Adaptive motion control of a robotic arm with movable counterweights

This paper proposes a new robotic arm which has active movable counterweights as an actuator in addition to motor drives. The active counterweights reduce gravity effect of cantilever structure adaptively by movement of counterweights. Additionally, the counterweight has offset angle between links and movement axis of the counterweight. This structure makes it possible to regulate joint angles not using joint motors but only using gravity of the counterweights. Using the two features, gear reduction ratio of motors decreases and base unit becomes light and small. Consequently, the robotic arm has flexibility and is suitable for narrow and high altitude environment such as on vehicles. It is however difficult to control the robot precisely due to the effects of physical parameter errors and friction. Therefore, an adaptive control method of this new robotic arm is proposed. The usefulness of the method is demonstrated by experiments using a prototype.

Robust visual servoing for object manipulation with large time-delays of visual information

This paper proposes a new visual servoing method for object manipulation robust to considerable time-delays of visual information. There still remain several problems in visual servoing methods although they are quite useful and effective for dexterous object manipulation. For instance, time-delays to obtain necessary information for object manipulation from visual images induce unstable behavior. The time-delays are mainly caused by low sampling rate of visual sensing system, computational cost for image processing, and latency of data transmission from visual sensor to processor. The method makes it possible to avoid such unstable behavior of the systems due to considerable time-delays using virtual object frame defined by only each joint angle. Firstly, a new control scheme for object manipulation using the virtual object frame is designed. Next, numerical simulations are conducted to verify the effectiveness of the control scheme. Finally, experimental results are shown to demonstrate the practical usefulness of proposed method.

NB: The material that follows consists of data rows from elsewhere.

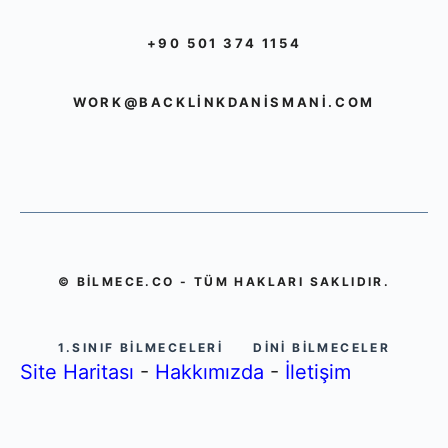
+90 501 374 1154
WORK@BACKLINKDANISMANI.COM
© BILMECE.CO - TÜM HAKLARI SAKLIDIR.
1.SINIF BILMECELERI
DINI BILMECELER
Site Haritası
-
Hakkımızda
-
İletişim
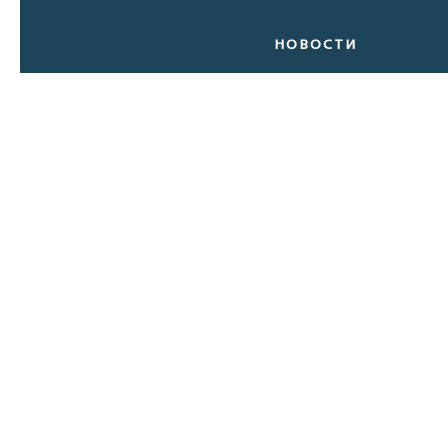
НОВОСТИ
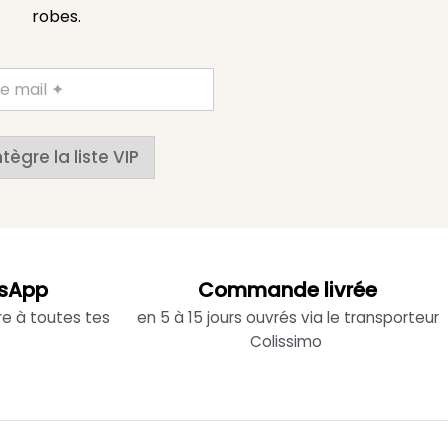
robes.
ntègre la liste VIP
sApp
Commande livrée
re à toutes tes
en 5 à 15 jours ouvrés via le transporteur
Colissimo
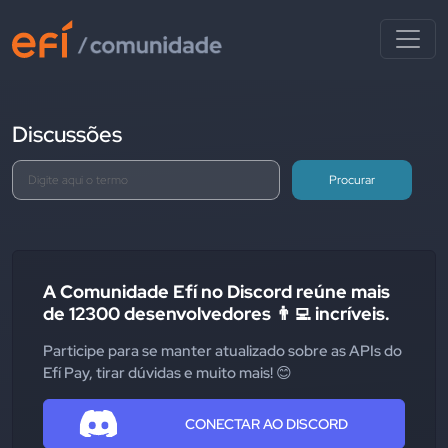
Discussões
Procurar
A Comunidade Efí no Discord reúne mais
de 12300 desenvolvedores 👨‍💻 incríveis.
Participe para se manter atualizado sobre as APIs do
Efí Pay, tirar dúvidas e muito mais! 😊
CONECTAR AO DISCORD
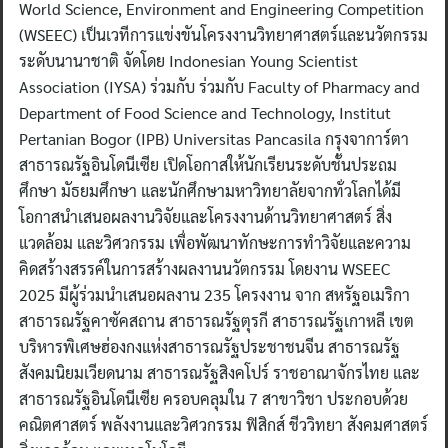
World Science, Environment and Engineering Competition
(WSEEC) เป็นเวทีการแข่งขันโครงงานวิทยาศาสตร์และนวัตกรรม
ระดับนานาชาติ จัดโดย Indonesian Young Scientist
Association (IYSA) ร่วมกับ ร่วมกับ Faculty of Pharmacy and
Department of Food Science and Technology, Institut
Pertanian Bogor (IPB) Universitas Pancasila กรุงจาการ์ตา
สาธารณรัฐอินโดนีเซีย เปิดโอกาสให้นักเรียนระดับชั้นประถม
ศึกษา มัธยมศึกษา และนักศึกษามหาวิทยาลัยจากทั่วโลกได้มี
โอกาสนำเสนอผลงานวิจัยและโครงงานด้านวิทยาศาสตร์ สิ่ง
แวดล้อม และวิศวกรรม เพื่อพัฒนาทักษะการทำวิจัยและความ
คิดสร้างสรรค์ในการสร้างผลงานนวัตกรรม โดยงาน WSEEC
2025 มีผู้ร่วมนำเสนอผลงาน 235 โครงงาน จาก สหรัฐอเมริกา
สาธารณรัฐคาซัคสถาน สาธารณรัฐตุรกี สาธารณรัฐเกาหลี เขต
บริหารพิเศษฮ่องกงแห่งสาธารณรัฐประชาชนจีน สาธารณรัฐ
สังคมนิยมเวียดนาม สาธารณรัฐสิงคโปร์ ราชอาณาจักรไทย และ
สาธารณรัฐอินโดนีเซีย ครอบคลุมใน 7 สาขาวิชา ประกอบด้วย
คณิตศาสตร์ พลังงานและวิศวกรรม ฟิสิกส์ ชีววิทยา สังคมศาสตร์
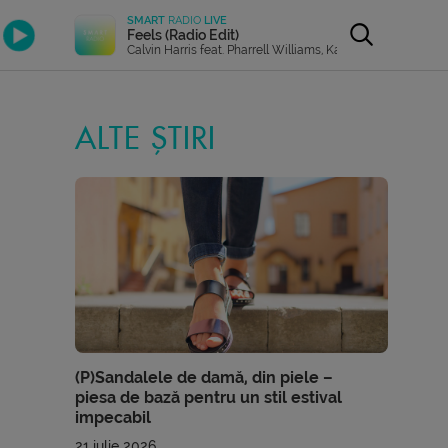
SMART
RADIO
LIVE
Feels (Radio Edit)
Calvin Harris feat. Pharrell Williams, Katy Perry & Big Sean
ALTE ȘTIRI
(P)Sandalele de damă, din piele –
piesa de bază pentru un stil estival
impecabil
21 iulie 2026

Robust manipulation for temporary lack of sensory information by a multi-fingered hand-arm system

This paper proposes a novel vision-based grasping and manipulation scheme of a multi-fingered hand-arm system robust for a temporary lack of sensory information. Visual information is one of the fundamental components for reliable grasping and manipulation by a multi-fingered hand-arm system. However, in case that visual information such as position and attitude of an object comes to be unavailable due to the occlusion or if the object goes out-of-sight temporarily, unstable and unfavorable behavior is often induced. The proposed method, which utilizes the stable grasping control and the concept of virtual frame, enables to grasp and manipulate an object stably even if the visual information becomes suddenly and temporarily unavailable during manipulation. Firstly, a dynamical model of object grasping using a multi-fingered hand-arm system is formulated. Next, a new control scheme for robust object grasping and manipulation using the virtual frame is proposed. Finally, numerical simulations are performed to verify the usefulness of the proposed method.